▶ [DATA PROVIDED]:
-=-=-
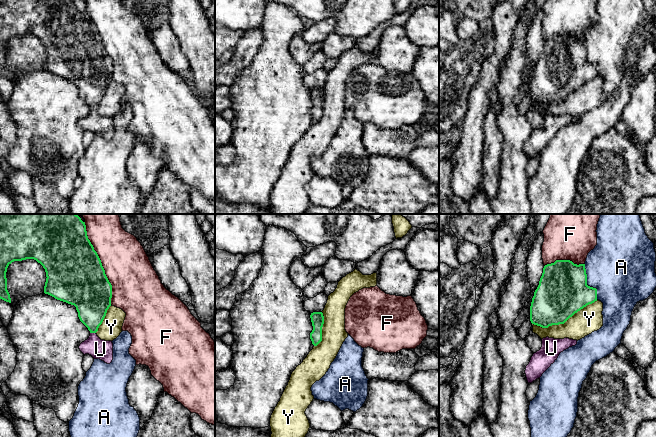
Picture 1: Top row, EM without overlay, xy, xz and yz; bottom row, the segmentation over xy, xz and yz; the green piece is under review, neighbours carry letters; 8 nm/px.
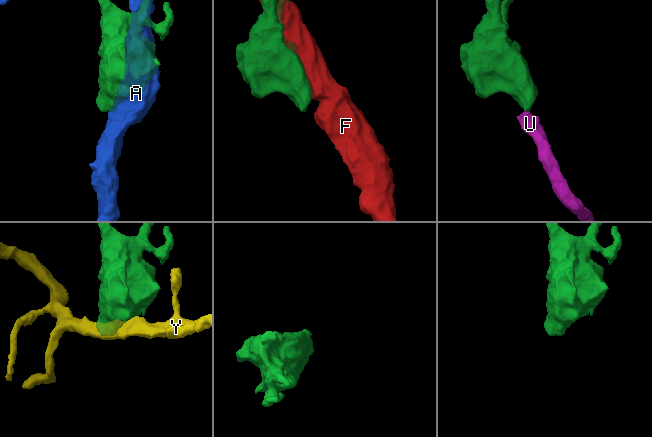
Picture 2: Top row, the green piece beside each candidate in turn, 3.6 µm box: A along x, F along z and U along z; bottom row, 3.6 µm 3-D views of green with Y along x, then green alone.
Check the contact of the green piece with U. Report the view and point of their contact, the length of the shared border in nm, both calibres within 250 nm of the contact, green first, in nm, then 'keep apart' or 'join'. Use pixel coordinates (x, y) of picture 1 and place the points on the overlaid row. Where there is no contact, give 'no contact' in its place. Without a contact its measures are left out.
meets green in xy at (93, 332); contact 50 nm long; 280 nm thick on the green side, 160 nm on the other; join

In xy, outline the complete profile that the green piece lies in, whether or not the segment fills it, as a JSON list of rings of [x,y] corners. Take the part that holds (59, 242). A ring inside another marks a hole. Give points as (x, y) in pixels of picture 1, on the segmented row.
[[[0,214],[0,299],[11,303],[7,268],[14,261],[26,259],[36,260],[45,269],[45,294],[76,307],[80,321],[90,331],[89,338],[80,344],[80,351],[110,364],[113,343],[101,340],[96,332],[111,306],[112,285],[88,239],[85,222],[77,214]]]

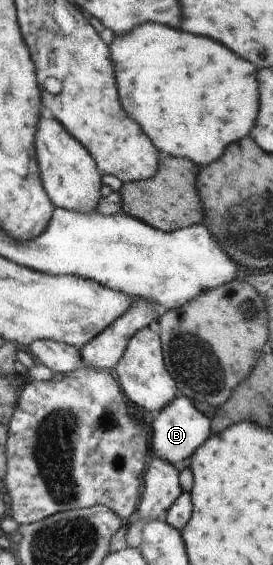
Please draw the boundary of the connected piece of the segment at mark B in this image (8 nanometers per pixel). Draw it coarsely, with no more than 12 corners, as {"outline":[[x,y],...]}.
-=-=-
▶ [ASSIGNMENT]: For the word "bottom", find all matching lines in the entries above and copy them out.

▶ [TASK RESPONSE]:
Picture 1: Top row, EM without overlay, xy, xz and yz; bottom row, the segmentation over xy, xz and yz; the green piece is under review, neighbours carry letters; 8 nm/px.
Picture 2: Top row, the green piece beside each candidate in turn, 3.6 µm box: A along x, F along z and U along z; bottom row, 3.6 µm 3-D views of green with Y along x, then green alone.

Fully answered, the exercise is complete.